### Prompt
Could you render every line in the entries below as a numbered list, leaving out any blank lines?

**** Information supplied ****

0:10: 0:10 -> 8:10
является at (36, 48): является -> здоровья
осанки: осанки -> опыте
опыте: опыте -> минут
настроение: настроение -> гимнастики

****

### Finished answer
1. 0:10: 0:10 -> 8:10
2. является at (36, 48): является -> здоровья
3. осанки: осанки -> опыте
4. опыте: опыте -> минут
5. настроение: настроение -> гимнастики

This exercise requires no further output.